The failure mode taxonomy no one publishes

All production agent deployments fail in the same small set of ways. None of these failure modes are mentioned in marketing material. All of them are predictable. All of them are manageable.

Failure modeWhat it looks likeRoot causeControl
Cost blowoutSurprise overnight billUnbounded recursion + delegationHard spend caps; step limits
Skill rotConfidently wrong outputStale procedure trusted over re-derivationSkill expiry dates; smoke tests
Skill driftBehaviour changes slowly for no reasonRefinement overfit to recent noiseVersion control on skills directory
Skill collisionSame input, different outputOverlapping contradictory skillsPeriodic audit and deduplication
Durable injectionMalicious behaviour survives restartsPoisoned skill persisted to diskSandboxed execution; approval gated writes
Silent failureTask "succeeds" but output is garbageNo verification stepOutput checks; human in the loop on high stakes actions
Context bleedCross task state contaminationShared memory across unrelated workProfile isolation; scoped subagents

If this table looks exactly like standard production engineering, that is the point. Agents are just a new kind of production system. You engineer for their failure modes exactly like you would for any other software.

What actually works right now

None of this is theoretical. These are the controls that every production Hermes deployment has adopted by day 30:

  1. Put the entire skills directory under git version control. Every skill the agent writes becomes a diff you can read, blame, and revert. Self improvement becomes a series of pull requests from your agent to your repo. Review them like you would review a teammate's code.
  2. Set a hard spend cap and step limit before you do anything else. Start tiny. Widen boundaries deliberately. Cost is the only failure you can fully prevent with config.
  3. Sandbox by default.
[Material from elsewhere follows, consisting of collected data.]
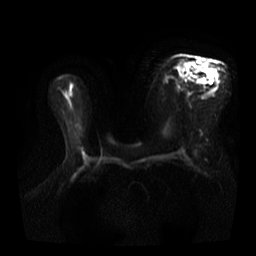
Breast MRI, one axial slice. Diffusion-weighted series; image 2 of 4 stored at this slice position (different b-values; order by instance number). 3 T. 256 × 256 image matrix. Female patient.
Structures marked on this image (outlined manually by an expert reader):
- tumour on diffusion-weighted imaging: bounding box [x1, y1, x2, y2] px = [201, 66, 206, 72]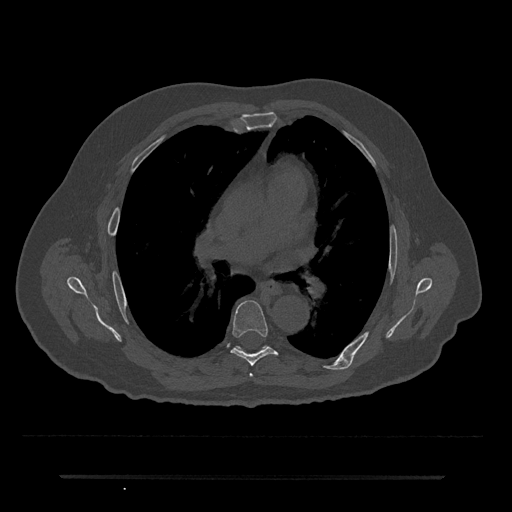
CT including the spine, one axial slice; position 430 of 797 along the scan axis; reconstruction kernel Br40s/3; 120 kVp; bone window (W 1800 / L 400 HU); 0.5 mm slice thickness; 512 × 512 image matrix. Patient: male, 69 years. From the clinical record (not read from this slice): primary cancer: prostate.
Annotated regions visible in this slice (semi-automatic segmentation, software-assisted and operator-edited):
- T5 vertebra: bounding box [x1, y1, x2, y2] px = [250, 374, 253, 377]
- T6 vertebra: [231, 301, 278, 366]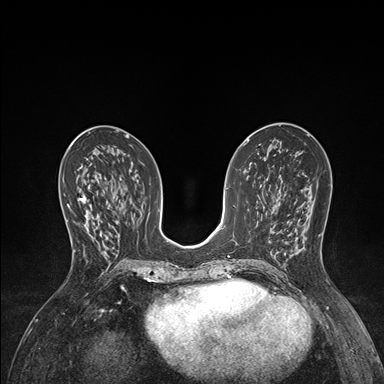
Breast MRI (dynamic contrast-enhanced), one axial slice; position 72 of 176 along the scan axis; dynamic contrast-enhanced series, time point 2 of 7 at this slice position (early post-contrast); 1.5 T; TE 1.5 ms, TR 4.1 ms; 384 × 384 image matrix, field of view 320 × 320 mm. Female patient.
Structures marked on this image (semi-automatic segmentation, software-assisted and operator-edited):
- enhancing-tissue mask used for the functional tumour volume (all voxels passing the contrast-enhancement thresholds inside the analysis volume; usually the tumour): bounding box (x1, y1, x2, y2) in pixels: (66, 192, 96, 254)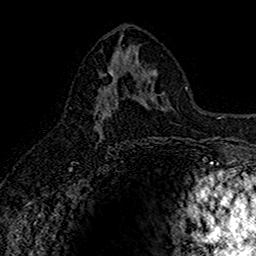
Breast MRI (dynamic contrast-enhanced), one axial slice; position 78 of 160 along the scan axis; cropped to one breast; dynamic contrast-enhanced series, time point 2 of 7 at this slice position (early post-contrast); 1.5 T; TE 2.7 ms, TR 5.7 ms; 256 × 256 image matrix, field of view 155 × 155 mm. Female patient.
Annotated regions visible in this slice (semi-automatically segmented with operator editing):
- enhancing-tissue mask used for the functional tumour volume (all voxels passing the contrast-enhancement thresholds inside the analysis volume; usually the tumour): bounding box (x1, y1, x2, y2) in pixels: (96, 66, 142, 133)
Docker is the standard choice. Grant credentials like you grant SSH keys. Read only until a capability has earned write access.
  4. Prune skills every two weeks. Delete anything that has not been used in 30 days. The agent will re-derive it if it actually needs it. Bloat is a far bigger risk than inconvenience.
  5. Never run an agent with more than 12 active skills. If you need more, split them into separate profiles.
  6. For any high stakes decision, run the jury pattern. The latency penalty is worth every millisecond.

The open problems

We know enough now to build reliable agents that run for months. There are still hard unsolved problems:

We do not have a principled way to calculate minimum viable instrumentation. The Observer's Tax says any instrumentation heavy enough to change agent behaviour corrupts the signal you are trying to capture. We do not yet know where that line sits.
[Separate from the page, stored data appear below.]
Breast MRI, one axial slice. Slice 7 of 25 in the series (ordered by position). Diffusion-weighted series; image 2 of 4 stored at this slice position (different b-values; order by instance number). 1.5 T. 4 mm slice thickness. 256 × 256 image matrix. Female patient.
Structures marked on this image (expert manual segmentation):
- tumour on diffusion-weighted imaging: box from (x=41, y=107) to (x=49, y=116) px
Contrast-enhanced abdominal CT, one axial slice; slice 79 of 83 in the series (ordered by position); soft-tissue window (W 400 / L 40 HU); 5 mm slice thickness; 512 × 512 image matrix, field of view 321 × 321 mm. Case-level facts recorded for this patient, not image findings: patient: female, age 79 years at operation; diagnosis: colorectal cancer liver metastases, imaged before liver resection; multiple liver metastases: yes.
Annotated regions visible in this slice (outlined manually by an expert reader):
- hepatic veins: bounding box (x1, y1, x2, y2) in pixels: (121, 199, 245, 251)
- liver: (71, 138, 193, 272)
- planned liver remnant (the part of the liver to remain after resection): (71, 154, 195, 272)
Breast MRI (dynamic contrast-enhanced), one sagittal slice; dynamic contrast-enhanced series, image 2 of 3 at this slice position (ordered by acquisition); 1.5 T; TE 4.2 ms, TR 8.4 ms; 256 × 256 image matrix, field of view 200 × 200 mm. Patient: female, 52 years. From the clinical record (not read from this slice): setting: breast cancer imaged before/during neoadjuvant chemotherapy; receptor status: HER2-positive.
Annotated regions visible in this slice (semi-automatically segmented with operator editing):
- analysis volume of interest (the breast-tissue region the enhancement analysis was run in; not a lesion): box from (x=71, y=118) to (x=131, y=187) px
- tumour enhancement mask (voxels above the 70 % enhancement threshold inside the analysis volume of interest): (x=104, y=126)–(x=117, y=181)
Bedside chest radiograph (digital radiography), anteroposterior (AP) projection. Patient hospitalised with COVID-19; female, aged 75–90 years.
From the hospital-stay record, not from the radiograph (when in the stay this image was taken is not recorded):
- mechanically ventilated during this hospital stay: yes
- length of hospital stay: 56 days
We do not have good models for skill decay. How often should an agent re-verify a procedure? How long can a skill be trusted before it rots?
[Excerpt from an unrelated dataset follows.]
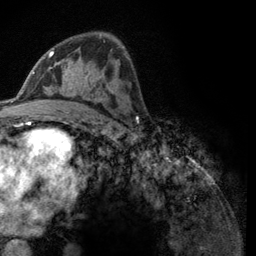
Breast MRI (dynamic contrast-enhanced), one axial slice; position 71 of 134 along the scan axis; cropped to one breast; dynamic contrast-enhanced series, time point 2 of 6 at this slice position (early post-contrast); 3 T; TE 2.8 ms, TR 7.8 ms; 1.2 mm slice thickness; 256 × 256 image matrix, field of view 170 × 170 mm. Female patient.
Structures marked on this image (semi-automatically segmented with operator editing):
- enhancing-tissue mask used for the functional tumour volume (all voxels passing the contrast-enhancement thresholds inside the analysis volume; usually the tumour): bounding box (x1, y1, x2, y2) in pixels: (44, 35, 124, 86)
We do not have good cross agent causal semantics. When multiple agents write to the same memory store, how do you preserve provenance and avoid overwriting causal edges?

None of these problems will be solved by better models. They will be solved by better harnesses, better memory architecture, and better operating discipline.

Closing

This is the quiet phase of agent adoption. All the hype is still about new models and benchmark scores. But out in production, everyone has already moved on.

The people actually building working agents are not arguing about context window sizes. They are pruning skill directories. They are setting spend caps. They are designing memory systems that preserve causal chains. They are building boring, reliable infrastructure.

That is where the real progress is happening right now.